▶ **SOURCE TEXT**:
● ● ● ● ● ● ●
The first four (2 male; 2 female) American Peace Corps Volunteers arrived in Dhankuta Bazaar in Fall, 1962 to work as teachers in the two high schools. In October, 1963 three male PCVs arrived to help establish the new Panchayat development program.

From 1963 Nepal was divided into 75 Panchayat Districts, and the traditional Dhankuta administrative region was divided up into about six of the panchayat districts. The power of the Bada Hakim was transferred to the central governments appointed Panchayat Development Officer and each districts elected Panchayat President.

During the pre-panchayat period Dhankuta Bazaar prided itself as being in the cultural vanguard, a relatively progressive community with its own intellectual elite. Dhankuta Bazaar, already in the 1930s, had the only high school in Nepal to be located outside of the Kathmandu Valley. Early on it added a girls high school and a two-year college.

Then and now there is a sharp contrast between Dhankuta Bazaar and the surrounding rural villages. The town is a commercial center and has a population that is primarily Newar. The surrounding area is agricultural and the population is made up of many caste/tribal groups, notably Rais and Limbus with increasing numbers of Tibetans.
● ● ● ● ● ● ●
▶ **GIVEN RECORDS**:

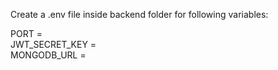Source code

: Create a .env file inside backend folder for following variables:

PORT = <br>
JWT_SECRET_KEY = <br>
MONGODB_URL = <br>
● ● ● ● ● ● ●
▶ **QUESTIONS ON THE MATERIAL**:
#1 From the Dhankuta Bazaar passage, duplicate the text starting with "Then and now" and going on through "numbers of Tibetans.".
#2 Per the Dhankuta Bazaar passage, how many Panchayat Districts was Nepal divided into from 1963?

▶ **SOLUTIONS TO THE PROBLEMS**:
#1
Then and now there is a sharp contrast between Dhankuta Bazaar and the surrounding rural villages. The town is a commercial center and has a population that is primarily Newar. The surrounding area is agricultural and the population is made up of many caste/tribal groups, notably Rais and Limbus with increasing numbers of Tibetans.

#2 75